Book Review: Britain Votes 2010

It is now traditional for Parliamentary Affairs to produce simultaneously a special edition of the journal and a book covering various aspects of each UK election. Britain Votes 2010, edited by Andrew Geddes and Jonathan Tonge covers all the main issues relating to the election one would expect and want to find in such a resource. The results and subsequent negotiations prior to the formation of a coalition are covered in excellent depth, with specific chapters on the campaigns in Scotland, Wales and Northern Ireland providing rich detail on campaigning and voting patterns and their impact on the election result. There are also chapters covering the campaigns of the main parties, and one on finance which shows the disparity experienced between the 'rich' Conservatives and their opponents. Despite inequalities in campaigning ability and funding, the result was not a disaster for Labour which suggests that there is more to voting behaviour than a flash campaign. The one clear 'effect' is the swing against Labour among Sun readers shown in the chapter on The Media by Dominic Wring and Stephen Ward. While Cleggmania may have been instigated by the first Leaders' Debate and Duffygate by then PM Gordon Brown being caught off-guard by television, but neither these nor innovations online translated into votes; maybe there is still a detectable Sun effect after all. Chapters on gender imbalances, in both media portrayals and despite selection procedures, economic and foreign policy and attitudes towards European integration and immigration round off the book. Perhaps more could be said of the minor parties, though they seemed to have little overall impact beyond the election of Caroline Lucas as Britain's first Green Party MP. Overall, therefore, this book represents an excellent resource that reminds us of the detail as well as providing in-depth analysis of a range of issues and some interesting thoughts for the future of British democracy.

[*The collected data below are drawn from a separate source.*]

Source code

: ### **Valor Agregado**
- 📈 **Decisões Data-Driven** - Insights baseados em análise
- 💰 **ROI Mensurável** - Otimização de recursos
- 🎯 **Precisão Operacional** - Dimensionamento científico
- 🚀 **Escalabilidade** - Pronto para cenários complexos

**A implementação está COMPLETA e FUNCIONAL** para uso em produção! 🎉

The one issue I would raise about reporting on the election is the often repeated line that 'On 6th May 2010 the British electorate spoke, but it was not entirely clear what they said', a line originating with commentators on May 7th when interpreting what a hung parliament meant. It seems that actually it is clear that the voters as individuals were able to make their own decision on how to vote but collectively there was no winner. Basically it seems the clear outcome was not that any voter tried to engineer a hung parliament but that there was a failure by any party to win over a majority. Despite his flaws, Gordon Brown remained a better PM (perhaps safer pair of hands) than Cameron. Cameron failed to make a case for his social re-organisation and replacing Big Government with Big Society (as Martin J. Smith points out in the book). Voters may have warmed to Nick Clegg but still not seen the Liberal Democrats as a viable government. Hence, despite all the usual campaigning activity, and the added dimension of leader's debates which received record viewer figures for any British political programme, there seemed to be little impact on public opinion from the campaign. Of course we cannot say this with any degree of safety, as it is unclear how many individuals changed their minds due to any specific event during the course of the campaign, but it is striking how pre-campaign polling results seemed to be reflected in the results, notwithstanding minor underestimations of the Labour vote holding up.

These issues are all raised in the book, an analysed in depth where possible. While it is perhaps one of many texts that will emerge on the election its coverage and quality will place it as a key resource for understanding how the British voted in 2010, the potential impacts and how this election should be understood within the context of patterns of campaigning, party performance and voting behaviour for years to come.